About a year-and-a-half ago, we looked at how Americans have mixed feelings about facial recognition. At that time, this software was emerging. In 2021, we see much more widespread usage. In fact, Analytics Insight recently described the top ten firms in the field. As a result, we see facial recognition becoming more problematic. Marketers must utilize extreme care in applying the technology.


For Consumers – Facial Recognition Becoming More Problematic



According to reports, facial recognition software remains on a strong growth trend. For instance, Allied Market Research reports that:

We expect the facial recognition market to garner $9.6 billion by 2022. Registering a CAGR of 21.3% during the forecast period 2016-2022. “Facial recognition” refers to a biometric technology used for authentication and identification of individuals. By comparing the facial features from an image with the stored facial database. The industry will witness robust growth during the forecast period. Because of the increasing usage in both law enforcement and non-law enforcement applications. Moreover, facial recognition seems widely preferred over other biometric technologies. Such as voice recognition, skin texture recognition, iris recognition, and fingerprint scanning. Due to its non-contact process and easy deployment (using cameras and existing monitoring devices). Currently, organizations most often use the technology for security and marketing purposes. As an example, some billboards include integrated software to identify gender, age, and ethnicity to deliver targeted advertising.
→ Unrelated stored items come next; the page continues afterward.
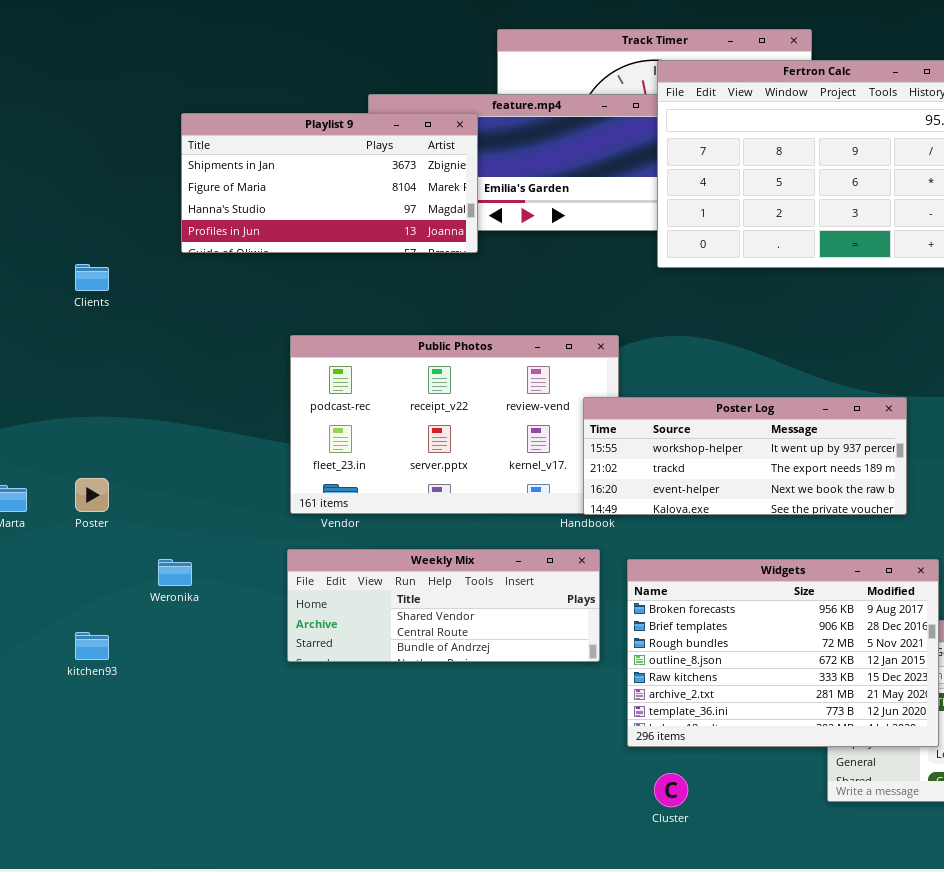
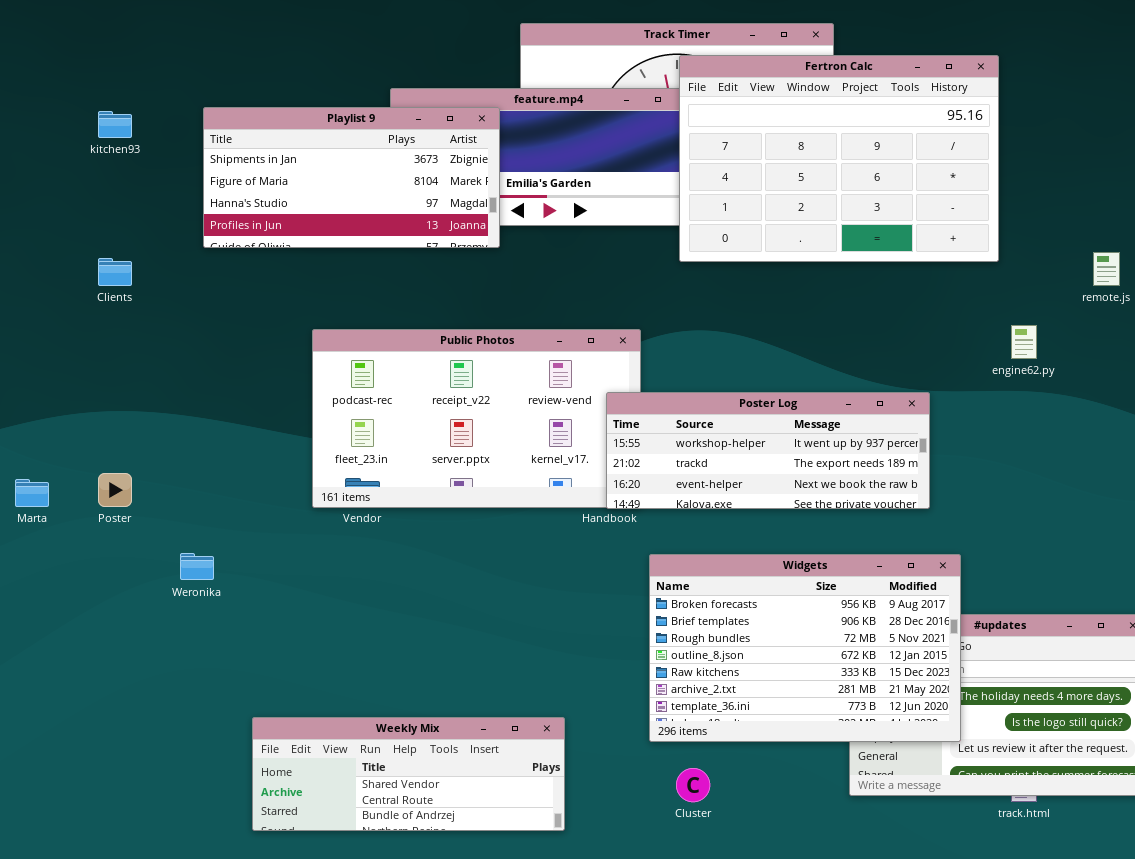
Weekly Mix: [287,549,600,662] -> [252,717,565,831], moved
kitchen93: [75,632,109,660] -> [98,111,132,138], moved

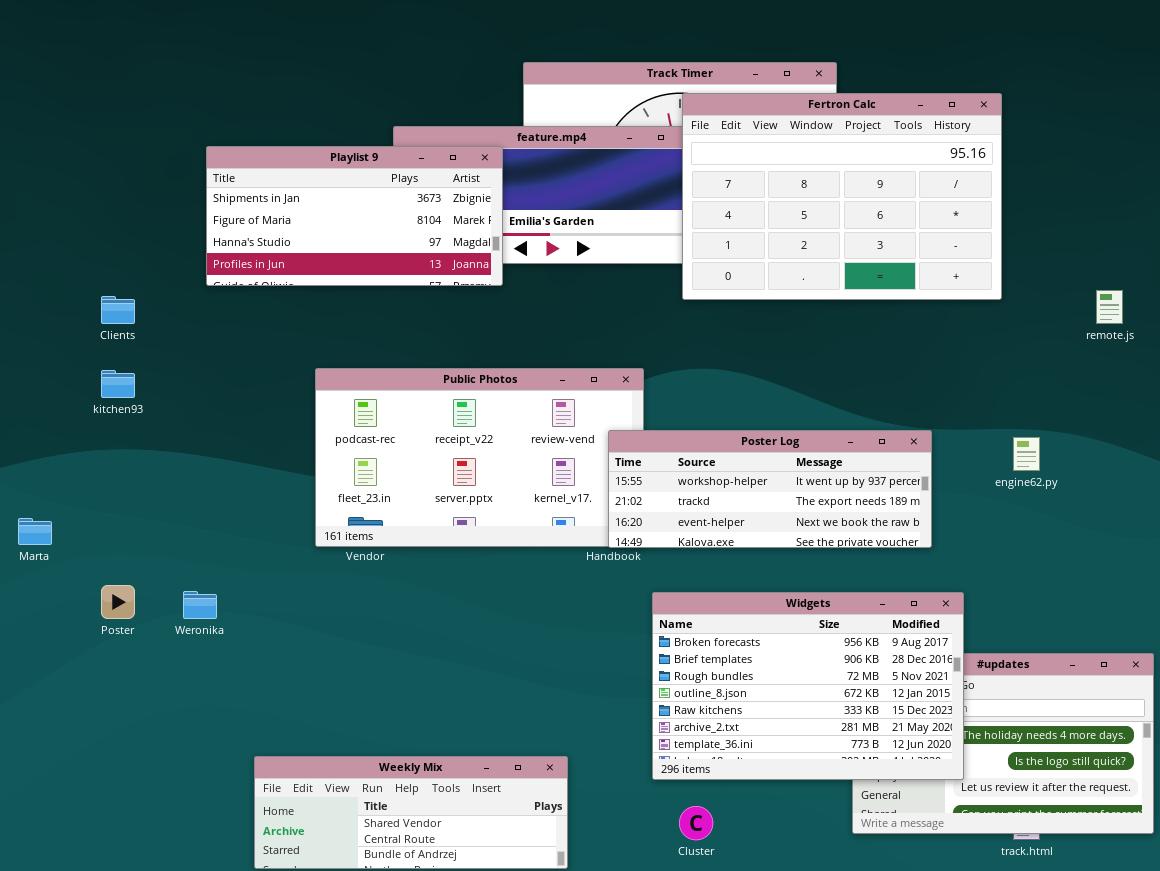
kitchen93: [98,111,132,138] -> [101,370,135,398], moved
engine62.py: [1011,325,1037,359] -> [1013,437,1040,471], moved
Poster: [98,473,132,507] -> [101,585,135,619], moved

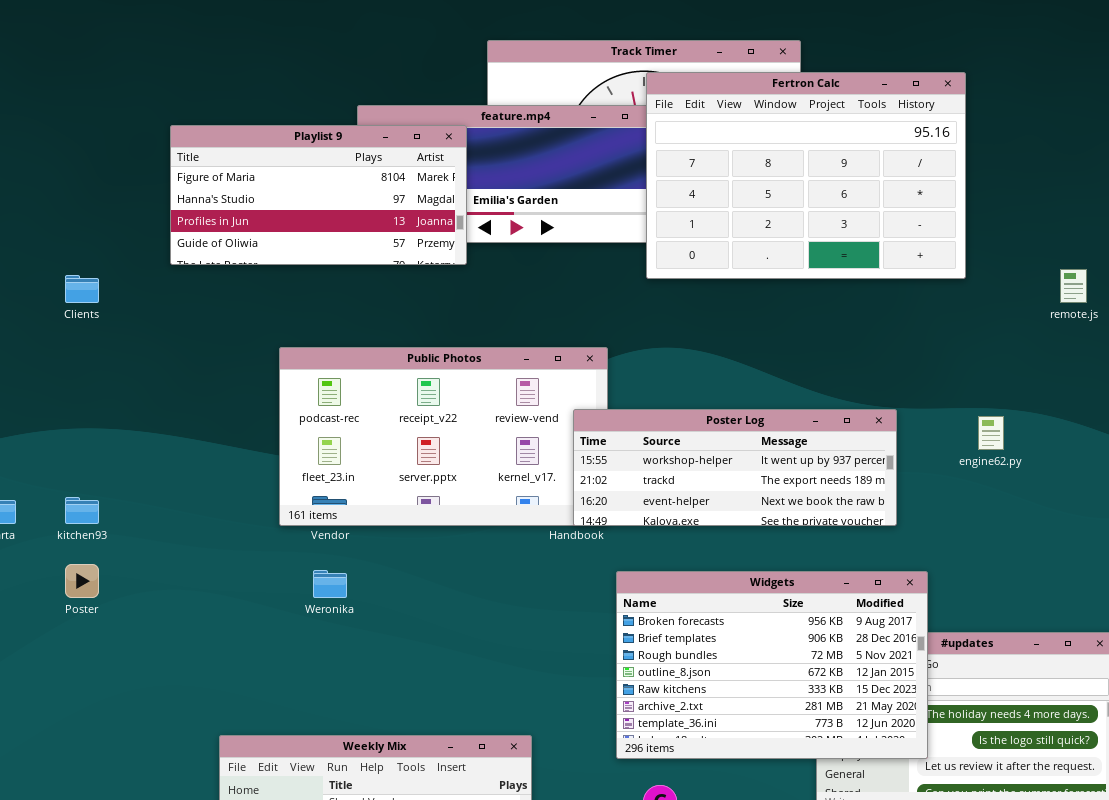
Playlist 9: [206,146,503,286] -> [170,125,467,265], scrolled down 1 row
kitchen93: [101,370,135,398] -> [65,497,99,524], moved
Weronika: [183,591,217,619] -> [313,570,347,598], moved

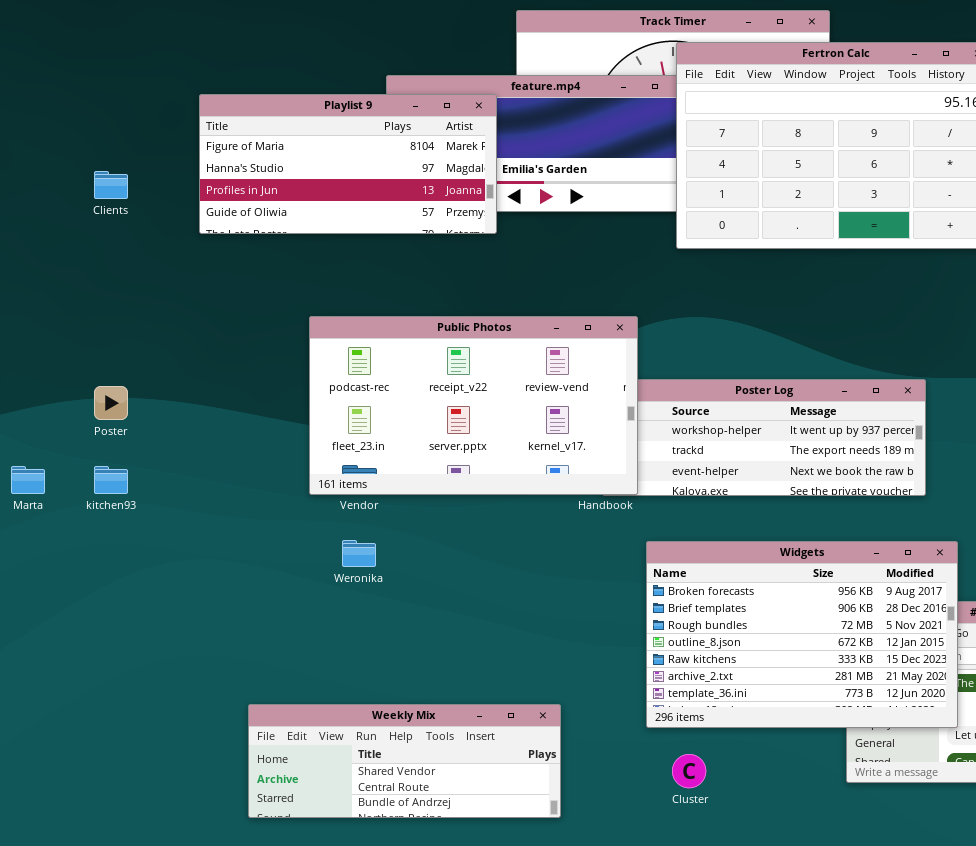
Clients: [65,275,99,303] -> [94,171,128,199], moved
Public Photos: [279,347,608,526] -> [309,316,638,495], raised
Poster: [65,564,99,598] -> [94,386,128,420], moved

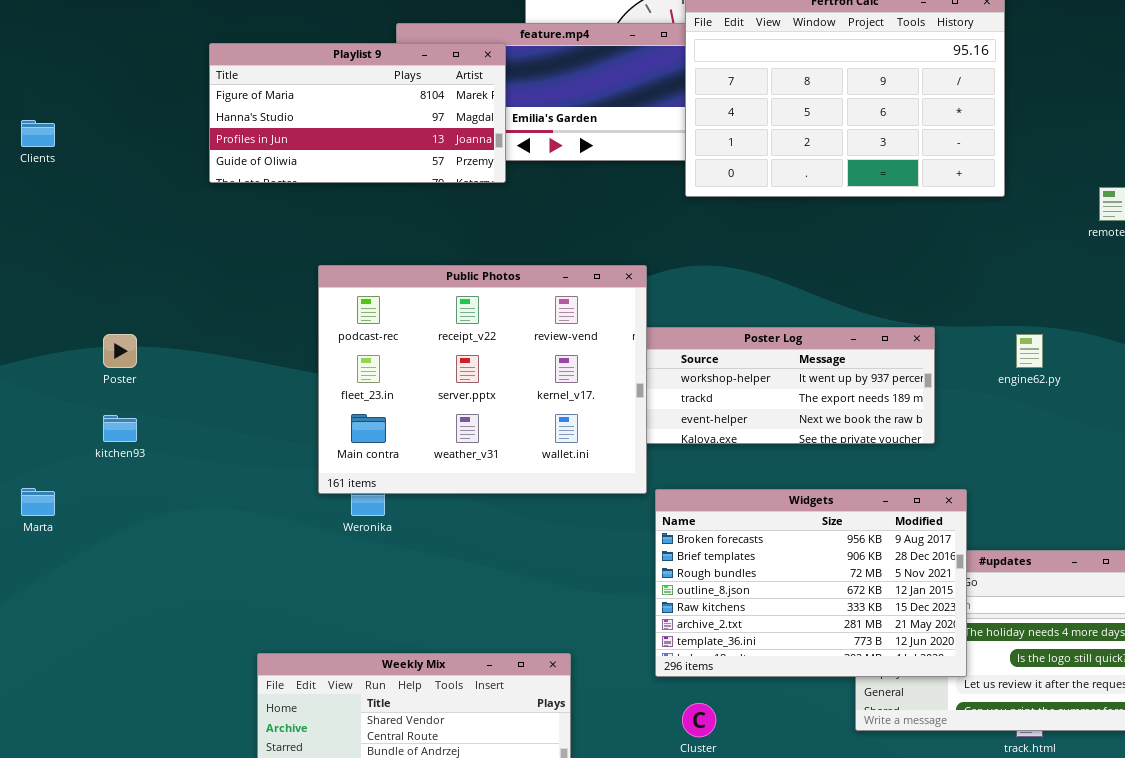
Clients: [94,171,128,199] -> [21,120,55,147], moved
Public Photos: [309,316,638,495] -> [318,265,647,494], resized
Marta: [11,466,45,494] -> [21,488,55,516], moved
To read about Allied Market Research’s top 10, click the image.

Facial Recognition Becoming More Problematic

Other Basic Considerations

Further basic considerations include these. As highlighted by 2021.AI:

When used for good, facial recognition technology helps us log into our phones. Go through passport control scanners at airports. Or identify a single terrorist from the 1,000 security cameras within a given city. However, facial recognition technology becomes problematic when biometric profiles are built of every individual. And then used for mass surveillance. Racial profiling. Or violations of human rights and freedoms.

In light of the protests worldwide, organizations like Amazon, IBM, and Microsoft have withheld selling these technologies to law enforcement. Thereby recognizing that citizens are subject to privacy erosion. To bias. Or to the risk of being misidentified. A ban on all facial recognition technology is not the solution. This will just spawn Shadow AI. And make it impossible to use biometric technology for the good uses. To tackle the issues, we need laws and regulations governing its use, and we need them fast.


The Downside of Latest Technological Advances

With advances in software, there are greater privacy threats. Thus, marketers must proceed with great care.

In its March 21, 2021 issue, the NY Times Sunday Magazine published a cover story by Kashmir Hill. With art by Zach Lieberman. Some highlights:

Computers once performed facial recognition imprecisely. By identifying people’s facial features and measuring the distances among them — a crude method that did not reliably result in matches. But recently, the technology improved significantly. However, now artificial intelligence software can analyze countless photos of people’s faces. And learn to make impressive predictions about which images are of the same person. The more faces it inspects, the better it gets. Clearview AI deploys this approach using billions of photos from the public Internet. By testing legal and ethical limits around the collection and use of those images, it has become the front-runner.

After Clearview’s activities came to light, Senator Ed Markey of Massachusetts wrote the company asking that it reveal its law-enforcement customers and give Americans a way to delete themselves from Clearview’s data base. Officials in Canada, Britain, Australia, and the European Union also investigated. There were bans on police use of facial recognition in parts of the United States. And state legislatures imposed restrictions on it.

It seemed possible that Clearview AI would be sued, legislated, or shamed out of existence. That didn’t happen. With no federal law prohibiting or regulating the use of facial recognition, Clearview did not change most practices. It shut private companies’ accounts. Yet, it continued acquiring government customers. Clearview offered a free trial to anyone with a law-enforcement E-mail address. In addition, you could access Clearview AI for as little as $2,000 yearly. Most comparable vendors charged six figures. The company later raised the price.